Compare that to the world’s mortality rate for the coronavirus. As of April 20, the globe’s overall rate was 6.9% globally and 5.4% in the U.S.
According to a study conducted in New York, 88% of people who had to be placed on a ventilator while in the hospital eventually died.
Most cases of COVID-19 will be mild to moderate, with symptoms resembling a bad cold or flu for previously healthy patients with no underlying medical conditions. Other conditions that have been shown to exacerbate the symptoms of COVID-19 include heart disease, respiratory diseases such as asthma, and diseases that compromise the immune system such as Lyme disease.

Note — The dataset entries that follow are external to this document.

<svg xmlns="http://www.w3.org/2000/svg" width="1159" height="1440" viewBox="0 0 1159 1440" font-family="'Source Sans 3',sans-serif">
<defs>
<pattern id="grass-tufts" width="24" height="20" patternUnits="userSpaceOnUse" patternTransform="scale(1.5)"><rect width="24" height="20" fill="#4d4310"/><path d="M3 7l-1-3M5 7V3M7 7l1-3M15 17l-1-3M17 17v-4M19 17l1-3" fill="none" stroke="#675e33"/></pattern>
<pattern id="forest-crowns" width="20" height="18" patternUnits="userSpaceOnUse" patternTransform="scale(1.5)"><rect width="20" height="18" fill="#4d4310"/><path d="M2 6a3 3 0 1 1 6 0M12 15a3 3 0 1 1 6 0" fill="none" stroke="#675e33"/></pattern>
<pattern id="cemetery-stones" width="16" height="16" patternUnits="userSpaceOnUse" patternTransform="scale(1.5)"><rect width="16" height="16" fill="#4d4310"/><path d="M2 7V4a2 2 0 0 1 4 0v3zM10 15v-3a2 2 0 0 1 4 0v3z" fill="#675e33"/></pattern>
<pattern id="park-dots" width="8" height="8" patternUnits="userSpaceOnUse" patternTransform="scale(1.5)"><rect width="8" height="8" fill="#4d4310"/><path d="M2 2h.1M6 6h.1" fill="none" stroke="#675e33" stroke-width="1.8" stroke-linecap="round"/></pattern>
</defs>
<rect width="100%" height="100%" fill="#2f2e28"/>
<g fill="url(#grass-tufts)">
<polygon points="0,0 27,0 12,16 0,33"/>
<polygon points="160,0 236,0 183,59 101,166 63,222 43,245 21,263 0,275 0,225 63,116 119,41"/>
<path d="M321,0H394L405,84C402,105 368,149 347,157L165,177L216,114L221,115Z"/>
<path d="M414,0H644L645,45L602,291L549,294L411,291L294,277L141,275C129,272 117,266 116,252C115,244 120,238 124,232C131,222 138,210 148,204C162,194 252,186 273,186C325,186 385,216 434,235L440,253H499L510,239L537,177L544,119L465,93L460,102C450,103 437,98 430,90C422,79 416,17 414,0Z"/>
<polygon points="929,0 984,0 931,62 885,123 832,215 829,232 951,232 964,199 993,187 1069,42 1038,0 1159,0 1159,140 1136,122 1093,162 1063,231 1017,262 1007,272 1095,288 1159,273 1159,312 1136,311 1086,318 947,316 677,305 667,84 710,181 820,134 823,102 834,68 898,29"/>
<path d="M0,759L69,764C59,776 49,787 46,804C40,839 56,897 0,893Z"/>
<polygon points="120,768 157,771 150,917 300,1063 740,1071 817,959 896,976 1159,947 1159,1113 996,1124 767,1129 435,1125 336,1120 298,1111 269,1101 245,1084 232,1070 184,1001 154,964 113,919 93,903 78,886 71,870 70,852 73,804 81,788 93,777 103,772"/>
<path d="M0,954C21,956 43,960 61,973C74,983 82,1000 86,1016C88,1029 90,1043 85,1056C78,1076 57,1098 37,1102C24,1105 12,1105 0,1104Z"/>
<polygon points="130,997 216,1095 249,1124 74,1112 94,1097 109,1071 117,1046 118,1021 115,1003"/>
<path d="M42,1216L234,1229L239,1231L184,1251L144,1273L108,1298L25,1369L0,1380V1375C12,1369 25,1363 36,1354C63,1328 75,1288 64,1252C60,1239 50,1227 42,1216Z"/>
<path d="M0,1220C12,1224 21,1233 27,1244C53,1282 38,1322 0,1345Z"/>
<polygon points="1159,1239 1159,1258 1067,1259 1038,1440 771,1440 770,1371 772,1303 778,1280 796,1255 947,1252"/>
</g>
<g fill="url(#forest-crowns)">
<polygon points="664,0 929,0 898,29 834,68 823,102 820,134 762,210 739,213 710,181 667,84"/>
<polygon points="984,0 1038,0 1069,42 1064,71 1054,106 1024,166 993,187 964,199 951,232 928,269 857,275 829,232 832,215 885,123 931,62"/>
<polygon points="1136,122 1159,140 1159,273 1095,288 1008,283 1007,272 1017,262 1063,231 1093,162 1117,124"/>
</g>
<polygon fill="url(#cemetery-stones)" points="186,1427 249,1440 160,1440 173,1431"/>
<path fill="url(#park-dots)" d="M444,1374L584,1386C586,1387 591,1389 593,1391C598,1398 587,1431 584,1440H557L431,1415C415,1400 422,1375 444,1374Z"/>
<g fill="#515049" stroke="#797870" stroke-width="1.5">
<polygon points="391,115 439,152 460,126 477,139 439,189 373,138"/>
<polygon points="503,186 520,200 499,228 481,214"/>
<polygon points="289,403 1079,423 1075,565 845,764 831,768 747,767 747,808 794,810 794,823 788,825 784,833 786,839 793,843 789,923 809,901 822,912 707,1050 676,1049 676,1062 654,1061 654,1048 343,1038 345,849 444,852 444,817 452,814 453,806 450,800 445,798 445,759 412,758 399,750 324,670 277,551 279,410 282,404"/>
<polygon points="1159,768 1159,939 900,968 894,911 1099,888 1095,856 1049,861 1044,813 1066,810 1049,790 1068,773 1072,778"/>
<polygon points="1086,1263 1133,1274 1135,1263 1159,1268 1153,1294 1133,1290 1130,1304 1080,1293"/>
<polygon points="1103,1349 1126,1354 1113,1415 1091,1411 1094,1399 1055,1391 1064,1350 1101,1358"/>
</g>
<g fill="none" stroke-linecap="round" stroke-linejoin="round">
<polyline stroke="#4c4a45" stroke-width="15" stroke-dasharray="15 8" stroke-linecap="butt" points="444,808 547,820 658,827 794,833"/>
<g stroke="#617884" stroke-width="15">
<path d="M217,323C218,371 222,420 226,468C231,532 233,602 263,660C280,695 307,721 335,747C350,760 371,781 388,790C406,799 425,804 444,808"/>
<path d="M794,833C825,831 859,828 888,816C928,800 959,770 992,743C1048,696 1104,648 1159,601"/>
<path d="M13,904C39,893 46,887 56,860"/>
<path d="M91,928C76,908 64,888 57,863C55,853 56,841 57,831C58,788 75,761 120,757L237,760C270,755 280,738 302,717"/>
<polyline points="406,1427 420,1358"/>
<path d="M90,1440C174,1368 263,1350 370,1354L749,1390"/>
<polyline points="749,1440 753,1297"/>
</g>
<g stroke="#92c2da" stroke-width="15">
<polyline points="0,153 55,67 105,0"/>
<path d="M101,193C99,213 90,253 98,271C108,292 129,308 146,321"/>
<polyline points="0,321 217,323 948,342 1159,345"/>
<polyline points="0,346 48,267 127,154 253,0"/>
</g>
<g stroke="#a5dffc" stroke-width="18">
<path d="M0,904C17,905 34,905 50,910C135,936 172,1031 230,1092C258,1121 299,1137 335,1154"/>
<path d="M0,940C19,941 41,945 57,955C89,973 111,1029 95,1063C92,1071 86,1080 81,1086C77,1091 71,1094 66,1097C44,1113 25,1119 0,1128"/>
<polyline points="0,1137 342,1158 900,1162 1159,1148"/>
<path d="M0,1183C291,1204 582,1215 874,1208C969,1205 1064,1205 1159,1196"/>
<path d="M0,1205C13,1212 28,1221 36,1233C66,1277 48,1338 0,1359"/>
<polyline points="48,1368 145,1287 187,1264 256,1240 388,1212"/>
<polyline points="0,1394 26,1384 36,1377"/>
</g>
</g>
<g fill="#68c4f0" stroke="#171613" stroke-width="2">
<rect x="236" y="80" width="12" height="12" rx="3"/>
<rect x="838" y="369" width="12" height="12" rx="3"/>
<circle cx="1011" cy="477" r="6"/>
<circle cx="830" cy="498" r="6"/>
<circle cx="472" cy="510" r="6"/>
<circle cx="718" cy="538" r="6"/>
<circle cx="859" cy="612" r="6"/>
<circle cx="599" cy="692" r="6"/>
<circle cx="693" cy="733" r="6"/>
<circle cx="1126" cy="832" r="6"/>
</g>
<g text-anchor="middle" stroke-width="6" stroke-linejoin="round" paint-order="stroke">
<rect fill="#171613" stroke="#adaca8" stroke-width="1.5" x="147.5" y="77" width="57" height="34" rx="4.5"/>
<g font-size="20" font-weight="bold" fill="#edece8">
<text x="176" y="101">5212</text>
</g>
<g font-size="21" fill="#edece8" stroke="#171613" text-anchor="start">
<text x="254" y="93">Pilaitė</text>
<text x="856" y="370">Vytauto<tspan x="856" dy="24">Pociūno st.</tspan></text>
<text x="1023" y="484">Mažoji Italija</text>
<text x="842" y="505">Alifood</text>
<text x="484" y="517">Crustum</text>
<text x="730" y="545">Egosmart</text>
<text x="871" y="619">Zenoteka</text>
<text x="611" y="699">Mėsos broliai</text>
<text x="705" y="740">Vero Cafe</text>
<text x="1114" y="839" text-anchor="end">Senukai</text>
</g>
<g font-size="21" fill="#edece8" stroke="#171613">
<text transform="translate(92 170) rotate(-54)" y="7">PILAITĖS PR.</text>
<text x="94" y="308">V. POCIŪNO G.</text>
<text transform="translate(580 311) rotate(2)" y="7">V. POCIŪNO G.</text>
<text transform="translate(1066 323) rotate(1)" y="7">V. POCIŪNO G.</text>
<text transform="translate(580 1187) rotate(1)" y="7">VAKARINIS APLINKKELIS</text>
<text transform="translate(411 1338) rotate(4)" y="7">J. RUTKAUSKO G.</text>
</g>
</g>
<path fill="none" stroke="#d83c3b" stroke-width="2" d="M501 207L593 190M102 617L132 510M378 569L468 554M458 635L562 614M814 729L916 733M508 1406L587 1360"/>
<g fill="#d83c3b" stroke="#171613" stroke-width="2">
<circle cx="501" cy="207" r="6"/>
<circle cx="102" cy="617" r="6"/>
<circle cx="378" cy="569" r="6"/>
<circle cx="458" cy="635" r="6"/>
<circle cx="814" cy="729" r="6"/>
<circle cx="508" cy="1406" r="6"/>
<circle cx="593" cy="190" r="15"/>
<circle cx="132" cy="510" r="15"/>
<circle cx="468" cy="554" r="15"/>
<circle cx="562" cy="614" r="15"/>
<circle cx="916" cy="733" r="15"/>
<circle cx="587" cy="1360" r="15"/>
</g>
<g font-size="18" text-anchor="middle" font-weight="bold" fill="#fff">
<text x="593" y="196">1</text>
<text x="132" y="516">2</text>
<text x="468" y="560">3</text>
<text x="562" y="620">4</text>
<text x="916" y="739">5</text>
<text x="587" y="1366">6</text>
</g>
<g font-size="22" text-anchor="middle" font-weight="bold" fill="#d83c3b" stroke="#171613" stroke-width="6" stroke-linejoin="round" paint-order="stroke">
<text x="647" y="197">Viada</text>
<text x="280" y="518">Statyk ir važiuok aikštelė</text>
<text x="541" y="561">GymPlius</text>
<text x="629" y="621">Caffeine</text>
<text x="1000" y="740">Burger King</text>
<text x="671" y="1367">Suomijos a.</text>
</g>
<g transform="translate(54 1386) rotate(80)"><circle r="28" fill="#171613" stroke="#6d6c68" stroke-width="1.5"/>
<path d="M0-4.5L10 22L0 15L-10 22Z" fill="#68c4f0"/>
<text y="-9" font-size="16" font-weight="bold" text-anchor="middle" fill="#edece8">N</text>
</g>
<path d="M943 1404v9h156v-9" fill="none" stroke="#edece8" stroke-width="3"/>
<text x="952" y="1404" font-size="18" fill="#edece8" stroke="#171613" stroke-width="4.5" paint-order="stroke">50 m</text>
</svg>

Should you go to the hospital if you think you have COVID-19?
This, by no means, is an indication that going to the hospital for treatment of severe cases of COVID-19 alone increases the likelihood of mortality.
The data from Allscripts indicates that underlying health issues increase the likelihood of hospitalization. If a case of COVID-19 is severe enough to necessitate hospitalization, it increases the risk of mortality due to severity alone, with hospitalization being an indicator of that severity.
Those most at risk for mortality resulting from COVID-19 are the elderly with underlying health conditions, but that doesn’t mean young people aren’t at risk for the disease. If you begin to show symptoms of the virus, contact your healthcare provider to see what your options are.